== EXERCISE DETAILS ==
Return, verbatim, the stretch of the listing below from its start through the line containing "left ankle: (341, 596, 23)", including both ends. Omit the pictures.

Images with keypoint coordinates

▬▬▬▬▬▬▬▬▬▬

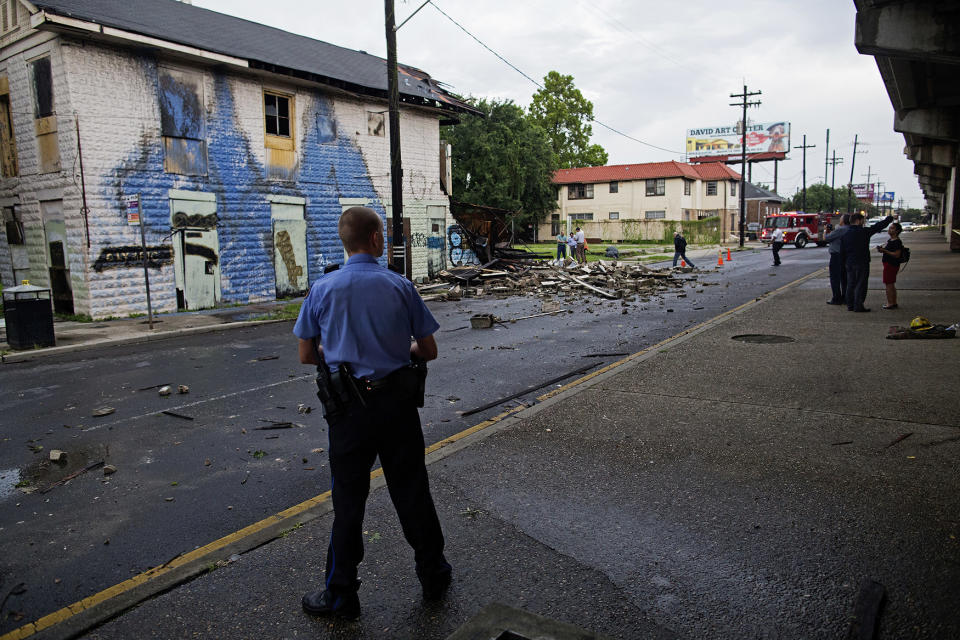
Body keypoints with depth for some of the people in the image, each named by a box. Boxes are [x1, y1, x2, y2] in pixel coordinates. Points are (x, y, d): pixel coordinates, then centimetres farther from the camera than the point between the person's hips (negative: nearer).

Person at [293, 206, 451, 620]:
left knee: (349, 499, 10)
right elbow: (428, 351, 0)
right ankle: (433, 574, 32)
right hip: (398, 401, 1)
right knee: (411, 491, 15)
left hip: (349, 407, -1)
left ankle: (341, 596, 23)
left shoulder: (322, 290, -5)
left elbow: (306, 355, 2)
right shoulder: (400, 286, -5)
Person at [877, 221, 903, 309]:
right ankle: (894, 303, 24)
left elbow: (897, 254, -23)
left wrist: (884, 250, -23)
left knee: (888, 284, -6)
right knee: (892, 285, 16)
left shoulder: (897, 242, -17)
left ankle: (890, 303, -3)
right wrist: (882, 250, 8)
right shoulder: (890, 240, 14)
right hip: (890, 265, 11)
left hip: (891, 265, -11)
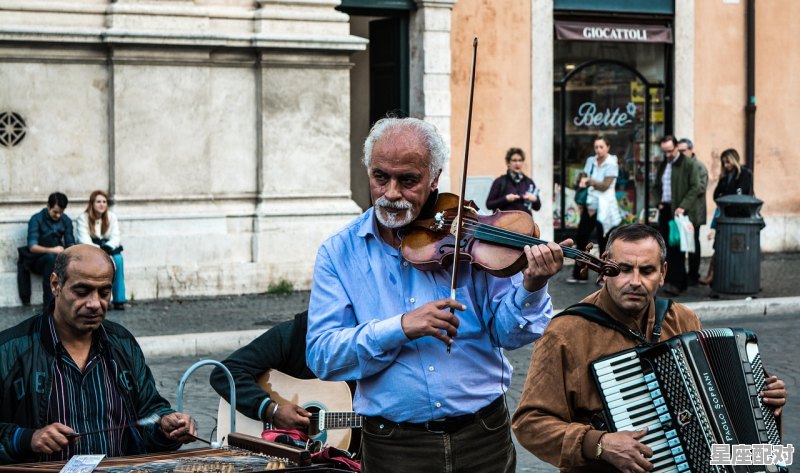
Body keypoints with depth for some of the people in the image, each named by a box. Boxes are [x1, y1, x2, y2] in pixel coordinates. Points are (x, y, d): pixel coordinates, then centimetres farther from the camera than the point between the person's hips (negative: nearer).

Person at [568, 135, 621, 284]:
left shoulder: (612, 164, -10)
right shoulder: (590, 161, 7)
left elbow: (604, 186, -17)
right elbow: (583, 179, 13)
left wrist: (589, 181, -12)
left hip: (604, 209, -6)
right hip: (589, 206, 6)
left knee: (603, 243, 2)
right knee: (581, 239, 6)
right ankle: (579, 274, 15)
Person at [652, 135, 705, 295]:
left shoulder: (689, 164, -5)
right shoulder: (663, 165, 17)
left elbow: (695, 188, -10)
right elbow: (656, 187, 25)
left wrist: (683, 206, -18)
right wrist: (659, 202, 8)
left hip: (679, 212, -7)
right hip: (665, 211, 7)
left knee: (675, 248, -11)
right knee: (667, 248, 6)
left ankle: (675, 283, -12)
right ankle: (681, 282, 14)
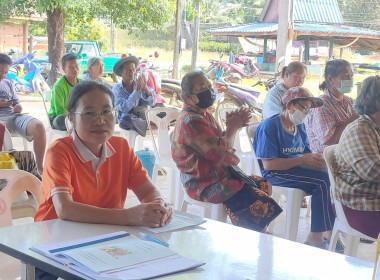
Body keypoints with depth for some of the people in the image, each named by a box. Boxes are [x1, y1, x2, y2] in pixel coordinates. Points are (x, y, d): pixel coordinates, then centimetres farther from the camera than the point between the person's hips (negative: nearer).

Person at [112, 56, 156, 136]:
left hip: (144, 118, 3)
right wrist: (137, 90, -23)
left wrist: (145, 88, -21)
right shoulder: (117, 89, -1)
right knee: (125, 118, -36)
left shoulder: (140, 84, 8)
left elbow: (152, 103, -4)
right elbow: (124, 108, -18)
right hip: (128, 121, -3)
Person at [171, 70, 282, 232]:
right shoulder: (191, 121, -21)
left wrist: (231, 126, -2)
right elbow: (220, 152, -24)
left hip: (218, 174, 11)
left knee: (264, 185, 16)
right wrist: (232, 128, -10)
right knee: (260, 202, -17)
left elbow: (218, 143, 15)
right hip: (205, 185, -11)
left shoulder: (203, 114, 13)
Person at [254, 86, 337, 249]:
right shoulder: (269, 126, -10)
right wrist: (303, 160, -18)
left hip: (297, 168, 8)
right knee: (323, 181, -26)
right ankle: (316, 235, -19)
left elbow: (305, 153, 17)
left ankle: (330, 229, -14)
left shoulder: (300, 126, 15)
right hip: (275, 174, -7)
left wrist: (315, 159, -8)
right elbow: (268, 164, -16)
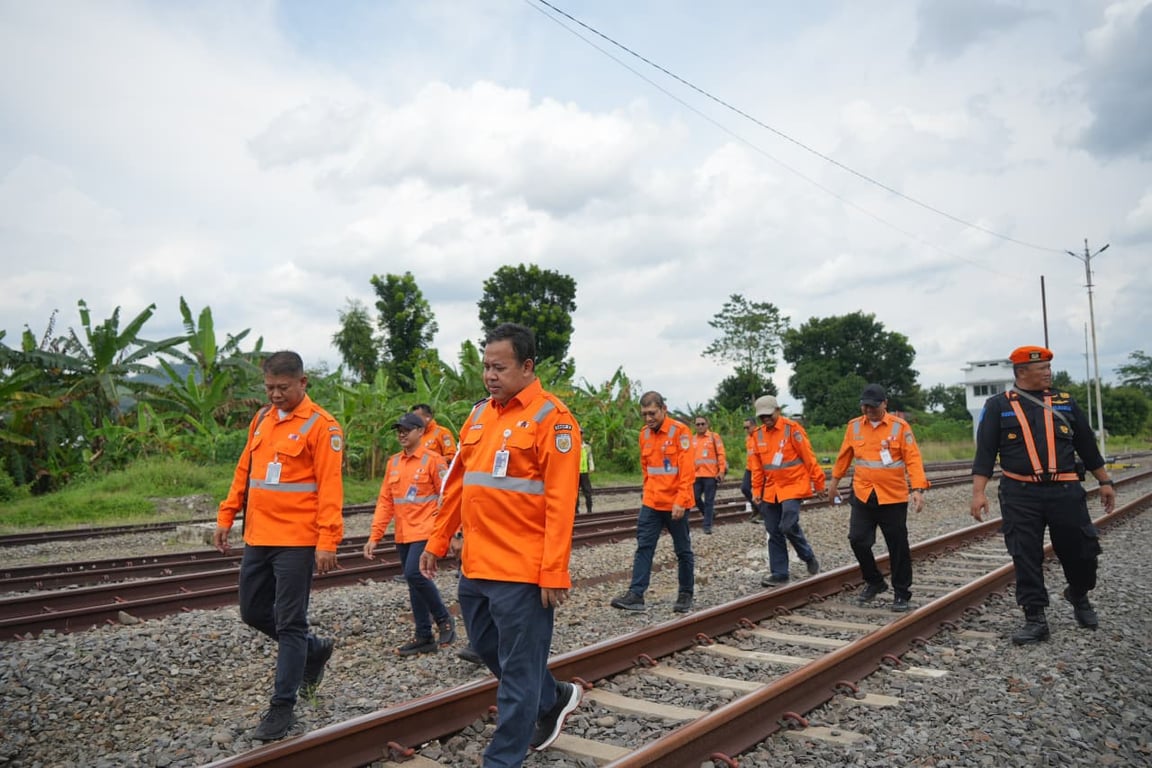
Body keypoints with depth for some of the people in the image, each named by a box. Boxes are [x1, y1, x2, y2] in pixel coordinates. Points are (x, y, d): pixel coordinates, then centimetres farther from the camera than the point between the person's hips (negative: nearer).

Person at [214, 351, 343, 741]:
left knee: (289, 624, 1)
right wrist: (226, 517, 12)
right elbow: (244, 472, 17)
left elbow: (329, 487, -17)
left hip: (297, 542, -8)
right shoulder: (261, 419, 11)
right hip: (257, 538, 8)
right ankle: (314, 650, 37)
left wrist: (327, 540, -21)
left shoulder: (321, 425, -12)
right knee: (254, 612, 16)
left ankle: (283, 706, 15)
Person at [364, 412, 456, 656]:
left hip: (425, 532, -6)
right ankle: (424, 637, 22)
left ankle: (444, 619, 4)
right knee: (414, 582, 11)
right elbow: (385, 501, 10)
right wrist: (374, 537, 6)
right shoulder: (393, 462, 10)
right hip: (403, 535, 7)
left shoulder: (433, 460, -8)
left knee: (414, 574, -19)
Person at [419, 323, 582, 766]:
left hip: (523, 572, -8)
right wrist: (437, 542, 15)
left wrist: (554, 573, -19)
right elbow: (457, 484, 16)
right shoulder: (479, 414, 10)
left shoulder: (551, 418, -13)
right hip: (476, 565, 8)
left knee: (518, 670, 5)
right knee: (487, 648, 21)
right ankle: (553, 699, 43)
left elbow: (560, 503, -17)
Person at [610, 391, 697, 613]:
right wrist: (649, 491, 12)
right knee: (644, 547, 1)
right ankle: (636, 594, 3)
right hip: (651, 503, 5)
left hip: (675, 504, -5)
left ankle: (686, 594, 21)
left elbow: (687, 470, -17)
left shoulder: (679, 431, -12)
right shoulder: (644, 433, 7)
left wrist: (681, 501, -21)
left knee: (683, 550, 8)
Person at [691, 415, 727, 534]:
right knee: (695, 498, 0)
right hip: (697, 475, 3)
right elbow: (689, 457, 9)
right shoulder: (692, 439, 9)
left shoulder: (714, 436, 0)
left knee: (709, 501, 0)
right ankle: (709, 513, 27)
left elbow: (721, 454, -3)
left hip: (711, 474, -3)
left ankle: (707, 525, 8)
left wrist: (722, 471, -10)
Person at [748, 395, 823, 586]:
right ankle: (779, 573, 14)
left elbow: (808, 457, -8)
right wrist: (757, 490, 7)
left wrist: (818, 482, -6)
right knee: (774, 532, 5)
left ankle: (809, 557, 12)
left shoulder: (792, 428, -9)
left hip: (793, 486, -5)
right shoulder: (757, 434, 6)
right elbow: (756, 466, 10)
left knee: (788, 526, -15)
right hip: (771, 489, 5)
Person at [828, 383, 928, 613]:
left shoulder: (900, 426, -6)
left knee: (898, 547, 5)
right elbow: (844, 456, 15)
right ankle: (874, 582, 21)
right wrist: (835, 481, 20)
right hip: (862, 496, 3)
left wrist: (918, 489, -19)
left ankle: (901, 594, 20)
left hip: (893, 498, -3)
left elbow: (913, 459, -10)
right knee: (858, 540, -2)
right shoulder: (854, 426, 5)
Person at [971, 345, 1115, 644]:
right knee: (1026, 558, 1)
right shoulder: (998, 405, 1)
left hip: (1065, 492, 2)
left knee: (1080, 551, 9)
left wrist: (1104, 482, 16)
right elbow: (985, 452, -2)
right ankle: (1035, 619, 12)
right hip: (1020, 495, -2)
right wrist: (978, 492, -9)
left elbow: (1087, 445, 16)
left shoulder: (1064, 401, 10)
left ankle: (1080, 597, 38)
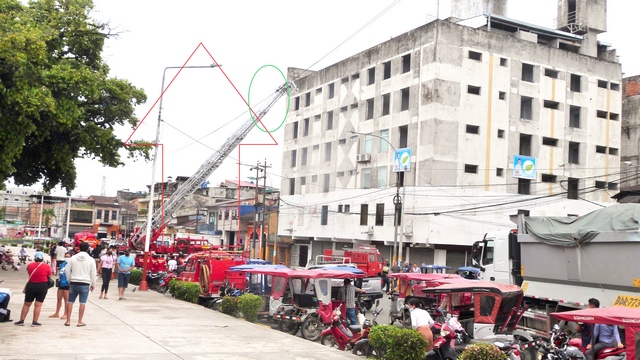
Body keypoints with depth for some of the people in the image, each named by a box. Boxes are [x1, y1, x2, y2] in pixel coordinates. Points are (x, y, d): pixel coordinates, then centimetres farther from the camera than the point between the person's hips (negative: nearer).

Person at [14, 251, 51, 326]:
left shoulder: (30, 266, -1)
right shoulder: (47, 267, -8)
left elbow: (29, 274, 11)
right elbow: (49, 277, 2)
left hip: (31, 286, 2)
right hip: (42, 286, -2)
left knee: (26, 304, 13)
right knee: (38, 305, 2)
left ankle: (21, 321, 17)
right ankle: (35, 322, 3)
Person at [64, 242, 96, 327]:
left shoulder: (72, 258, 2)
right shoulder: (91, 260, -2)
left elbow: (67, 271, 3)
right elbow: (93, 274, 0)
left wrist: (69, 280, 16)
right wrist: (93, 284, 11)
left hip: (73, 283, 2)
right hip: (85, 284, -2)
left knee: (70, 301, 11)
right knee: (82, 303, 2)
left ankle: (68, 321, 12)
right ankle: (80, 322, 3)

▬▬▬▬▬▬▬▬▬▬

== SOLUTION BELOW ==
Body keypoints with depth for some of the people in the image, each named by a box. Boxes are [x1, y1, x2, y2] in pixel coordinates. Points are (x, y, d): pixel coordinates, then centimetres farther from the camera than the point between the person's hips (negative: nearer).

Person at [293, 206, 451, 620]:
left knee: (349, 499, 10)
right elbow: (428, 351, 0)
right ankle: (433, 574, 32)
right hip: (398, 401, 1)
right knee: (411, 491, 15)
left hip: (349, 407, -1)
left ankle: (341, 596, 23)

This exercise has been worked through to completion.